Psycho is one of those unassailable horror movies that can only be ruined with a shot for shot remake. The construction of the movie is beautiful as you are following a true crime story that turns into a cautionary tale. From there on, the game is on with Marion's sister, a private eye and a boyfriend all hunting for her and being led into Norman's spider-web. Everything Hitchcock doesn't show is pretty much a masterclass in how to make a murder scene. Anthony Perkins is delightful as Norman, talking about his mom and his taxidermy. Vivian Leigh gives a real weight of frantic energy to her thief on the run. The whole thing plays like a Tales From the Crypt story that just keeps going.

If you haven't seen this classic, I'm not sure what to say to convince you. If all you know is the shower scene, you don't know most of what makes this a solid flick. If you are watching for the first time, sit back and enjoy!

Saturday, August 12, 2017

Day 285: The Masque of the Red Death

I believe I saw this movie while I was in high school. I had heard about it for awhile before I saw it. Not sure where one can rewatch it these days.

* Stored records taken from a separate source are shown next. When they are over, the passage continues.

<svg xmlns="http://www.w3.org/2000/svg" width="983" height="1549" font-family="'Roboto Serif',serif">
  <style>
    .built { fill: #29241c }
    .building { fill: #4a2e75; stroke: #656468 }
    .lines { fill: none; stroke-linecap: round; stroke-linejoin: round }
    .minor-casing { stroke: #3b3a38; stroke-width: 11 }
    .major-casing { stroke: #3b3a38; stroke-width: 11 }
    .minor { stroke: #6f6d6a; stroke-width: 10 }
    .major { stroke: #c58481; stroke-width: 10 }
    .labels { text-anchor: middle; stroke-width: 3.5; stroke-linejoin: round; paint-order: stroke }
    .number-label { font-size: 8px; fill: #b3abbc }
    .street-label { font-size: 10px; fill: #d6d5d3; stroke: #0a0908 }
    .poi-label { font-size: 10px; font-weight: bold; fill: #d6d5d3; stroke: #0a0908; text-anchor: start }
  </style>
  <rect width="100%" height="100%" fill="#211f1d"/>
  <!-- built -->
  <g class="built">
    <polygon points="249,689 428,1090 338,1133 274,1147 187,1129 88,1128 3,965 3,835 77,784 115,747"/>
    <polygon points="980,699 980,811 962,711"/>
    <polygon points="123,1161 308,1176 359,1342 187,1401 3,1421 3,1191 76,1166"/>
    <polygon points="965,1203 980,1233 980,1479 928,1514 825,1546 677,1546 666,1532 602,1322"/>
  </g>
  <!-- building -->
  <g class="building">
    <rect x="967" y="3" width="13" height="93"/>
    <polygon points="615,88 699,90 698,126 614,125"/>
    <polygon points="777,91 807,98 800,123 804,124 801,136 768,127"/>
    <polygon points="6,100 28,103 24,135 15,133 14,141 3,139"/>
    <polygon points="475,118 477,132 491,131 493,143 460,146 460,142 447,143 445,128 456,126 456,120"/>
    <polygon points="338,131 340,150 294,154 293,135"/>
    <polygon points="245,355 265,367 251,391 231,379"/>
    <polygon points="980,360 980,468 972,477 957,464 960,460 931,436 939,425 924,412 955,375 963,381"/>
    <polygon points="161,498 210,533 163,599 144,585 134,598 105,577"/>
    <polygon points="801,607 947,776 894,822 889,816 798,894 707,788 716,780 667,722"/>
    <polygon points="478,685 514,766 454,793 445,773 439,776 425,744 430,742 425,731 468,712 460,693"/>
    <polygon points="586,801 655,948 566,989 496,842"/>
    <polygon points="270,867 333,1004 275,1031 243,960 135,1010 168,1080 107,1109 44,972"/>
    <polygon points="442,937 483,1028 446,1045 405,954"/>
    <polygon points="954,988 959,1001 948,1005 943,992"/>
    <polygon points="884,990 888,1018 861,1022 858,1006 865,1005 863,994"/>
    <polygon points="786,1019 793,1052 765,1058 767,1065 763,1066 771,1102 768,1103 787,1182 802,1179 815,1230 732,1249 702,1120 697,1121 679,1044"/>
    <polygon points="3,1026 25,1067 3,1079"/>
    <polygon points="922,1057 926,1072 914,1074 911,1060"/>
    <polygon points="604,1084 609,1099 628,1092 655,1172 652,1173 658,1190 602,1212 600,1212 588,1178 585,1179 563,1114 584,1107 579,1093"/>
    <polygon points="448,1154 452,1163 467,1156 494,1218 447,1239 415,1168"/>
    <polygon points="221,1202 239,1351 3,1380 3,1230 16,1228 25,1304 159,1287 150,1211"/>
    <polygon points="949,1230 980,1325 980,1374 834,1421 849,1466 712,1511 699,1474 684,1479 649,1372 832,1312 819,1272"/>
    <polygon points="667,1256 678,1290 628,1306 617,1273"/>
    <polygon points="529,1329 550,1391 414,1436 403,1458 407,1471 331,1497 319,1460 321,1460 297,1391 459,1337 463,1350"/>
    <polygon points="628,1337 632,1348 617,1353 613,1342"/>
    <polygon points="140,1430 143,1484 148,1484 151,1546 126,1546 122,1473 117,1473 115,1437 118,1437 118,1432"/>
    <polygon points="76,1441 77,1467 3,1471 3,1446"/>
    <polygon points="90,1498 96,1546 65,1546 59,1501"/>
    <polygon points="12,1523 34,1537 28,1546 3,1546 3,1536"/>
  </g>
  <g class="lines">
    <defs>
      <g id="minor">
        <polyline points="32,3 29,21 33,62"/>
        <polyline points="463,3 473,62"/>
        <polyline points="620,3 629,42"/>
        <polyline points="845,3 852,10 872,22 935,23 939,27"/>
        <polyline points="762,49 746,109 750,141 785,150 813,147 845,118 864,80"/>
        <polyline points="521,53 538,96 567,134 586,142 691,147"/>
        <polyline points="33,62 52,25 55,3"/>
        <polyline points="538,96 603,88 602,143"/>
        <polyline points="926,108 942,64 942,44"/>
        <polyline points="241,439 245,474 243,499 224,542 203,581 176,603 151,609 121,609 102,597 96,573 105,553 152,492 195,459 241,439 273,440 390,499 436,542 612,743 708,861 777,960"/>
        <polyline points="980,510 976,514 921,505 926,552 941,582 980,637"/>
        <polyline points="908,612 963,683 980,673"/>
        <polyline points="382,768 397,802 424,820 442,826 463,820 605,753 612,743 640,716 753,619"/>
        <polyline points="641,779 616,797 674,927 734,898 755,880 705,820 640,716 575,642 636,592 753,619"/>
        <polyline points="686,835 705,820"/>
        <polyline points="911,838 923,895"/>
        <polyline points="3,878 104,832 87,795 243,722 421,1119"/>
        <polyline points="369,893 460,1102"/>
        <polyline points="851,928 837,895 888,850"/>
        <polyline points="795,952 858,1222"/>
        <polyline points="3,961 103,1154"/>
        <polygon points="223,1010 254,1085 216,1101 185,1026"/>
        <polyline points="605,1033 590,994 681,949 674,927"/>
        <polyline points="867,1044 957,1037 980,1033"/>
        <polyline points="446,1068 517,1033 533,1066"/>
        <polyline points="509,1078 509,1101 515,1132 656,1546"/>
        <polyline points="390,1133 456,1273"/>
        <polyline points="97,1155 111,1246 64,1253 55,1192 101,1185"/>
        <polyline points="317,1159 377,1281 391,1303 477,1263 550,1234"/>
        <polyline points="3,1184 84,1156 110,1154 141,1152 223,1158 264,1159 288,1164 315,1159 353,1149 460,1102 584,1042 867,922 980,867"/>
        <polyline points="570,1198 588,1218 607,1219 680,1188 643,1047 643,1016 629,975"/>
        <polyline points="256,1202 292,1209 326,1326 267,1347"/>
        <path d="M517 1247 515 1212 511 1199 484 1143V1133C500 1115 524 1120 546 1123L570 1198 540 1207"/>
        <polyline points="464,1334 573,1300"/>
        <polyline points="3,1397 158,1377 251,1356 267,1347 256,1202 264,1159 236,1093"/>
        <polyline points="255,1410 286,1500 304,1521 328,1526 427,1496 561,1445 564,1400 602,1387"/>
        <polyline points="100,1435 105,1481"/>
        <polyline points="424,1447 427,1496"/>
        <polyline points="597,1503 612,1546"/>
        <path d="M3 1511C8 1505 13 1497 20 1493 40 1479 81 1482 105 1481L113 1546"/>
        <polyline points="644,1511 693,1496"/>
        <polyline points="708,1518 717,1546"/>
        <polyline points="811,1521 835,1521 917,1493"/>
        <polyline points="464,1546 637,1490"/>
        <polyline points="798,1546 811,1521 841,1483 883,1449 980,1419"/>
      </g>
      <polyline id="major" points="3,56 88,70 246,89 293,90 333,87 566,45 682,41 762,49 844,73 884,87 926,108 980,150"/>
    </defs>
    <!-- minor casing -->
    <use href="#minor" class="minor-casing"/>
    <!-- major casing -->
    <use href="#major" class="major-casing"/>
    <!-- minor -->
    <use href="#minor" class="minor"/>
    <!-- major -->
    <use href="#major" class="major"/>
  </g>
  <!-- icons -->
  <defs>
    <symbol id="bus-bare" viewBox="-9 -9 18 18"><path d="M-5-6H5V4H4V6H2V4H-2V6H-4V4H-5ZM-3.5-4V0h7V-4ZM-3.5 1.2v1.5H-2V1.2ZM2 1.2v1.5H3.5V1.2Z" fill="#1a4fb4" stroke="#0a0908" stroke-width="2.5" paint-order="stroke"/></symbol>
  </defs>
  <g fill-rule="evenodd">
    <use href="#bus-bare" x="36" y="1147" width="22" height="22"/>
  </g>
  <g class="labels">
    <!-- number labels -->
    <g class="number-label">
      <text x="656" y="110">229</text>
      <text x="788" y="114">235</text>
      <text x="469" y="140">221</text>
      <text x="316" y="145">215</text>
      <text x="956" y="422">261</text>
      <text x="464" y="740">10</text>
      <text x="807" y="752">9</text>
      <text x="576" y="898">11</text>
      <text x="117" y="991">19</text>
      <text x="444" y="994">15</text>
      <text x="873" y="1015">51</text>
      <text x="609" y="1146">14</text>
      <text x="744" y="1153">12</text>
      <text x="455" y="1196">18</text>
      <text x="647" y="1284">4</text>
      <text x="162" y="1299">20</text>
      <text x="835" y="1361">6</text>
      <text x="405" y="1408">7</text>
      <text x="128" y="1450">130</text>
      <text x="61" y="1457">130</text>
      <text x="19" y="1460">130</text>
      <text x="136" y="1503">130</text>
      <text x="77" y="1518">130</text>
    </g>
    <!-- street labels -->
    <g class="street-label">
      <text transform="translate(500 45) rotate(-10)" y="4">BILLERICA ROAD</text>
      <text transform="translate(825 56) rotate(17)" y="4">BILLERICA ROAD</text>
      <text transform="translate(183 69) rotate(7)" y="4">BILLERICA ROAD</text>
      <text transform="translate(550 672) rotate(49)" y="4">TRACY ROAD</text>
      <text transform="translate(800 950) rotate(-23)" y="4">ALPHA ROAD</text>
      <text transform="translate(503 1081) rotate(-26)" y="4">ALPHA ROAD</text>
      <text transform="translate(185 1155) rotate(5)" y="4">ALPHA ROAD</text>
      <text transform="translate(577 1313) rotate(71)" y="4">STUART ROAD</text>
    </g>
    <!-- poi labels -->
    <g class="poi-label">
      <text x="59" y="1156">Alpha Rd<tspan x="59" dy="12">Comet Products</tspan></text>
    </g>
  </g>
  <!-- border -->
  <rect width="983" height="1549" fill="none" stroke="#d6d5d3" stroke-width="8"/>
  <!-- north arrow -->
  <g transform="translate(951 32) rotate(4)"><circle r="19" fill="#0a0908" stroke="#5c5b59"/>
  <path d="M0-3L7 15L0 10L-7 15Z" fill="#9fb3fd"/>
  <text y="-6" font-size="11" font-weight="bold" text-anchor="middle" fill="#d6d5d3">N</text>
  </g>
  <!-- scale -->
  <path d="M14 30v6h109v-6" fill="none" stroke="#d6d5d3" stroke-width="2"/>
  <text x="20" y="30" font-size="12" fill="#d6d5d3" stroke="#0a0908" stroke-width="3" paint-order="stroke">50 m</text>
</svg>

The Masque of the Red Death is a loose adaptation of at least two short stories by Edgar Allen Poe. In a land filled with a plague known as the red death, a Satanist Prince called Prospero rules over all. When some of the peasants that live in his village contract the plague, he orders his house sealed up with all his fellow nobles inside. He has abducted a girl from town named Francesca and had her father arrested along with a man named Gino who tried to defend her. There are two sub-plots as we follow Hop-Toad (from the story Hop-Frog, a personal favorite) and Esmerald, two dwarves who perform for the court and receive vile abuse for it. The other sub-plot involves Prospero's love interest, Juliana, striving to become a bride of Satan. Lots of evil things are going on, in other words.

This is one of those cool Roger Corman/Vincent Price collaborations that stand the test of time. Yes, there is a wonky drug trip sequence that is a bit dated but the rest should still work pretty well. Eye-popping color and all sorts of set design help make the movie stand out. The performances are arch and somewhat hammy but that is to be expected from such heady source material. There are also some moments of real horror like Hop-toad's revenge and the "choose your knife" scene where the captured men refused to fight one another. Not the scariest movie ever made but a lot of fun.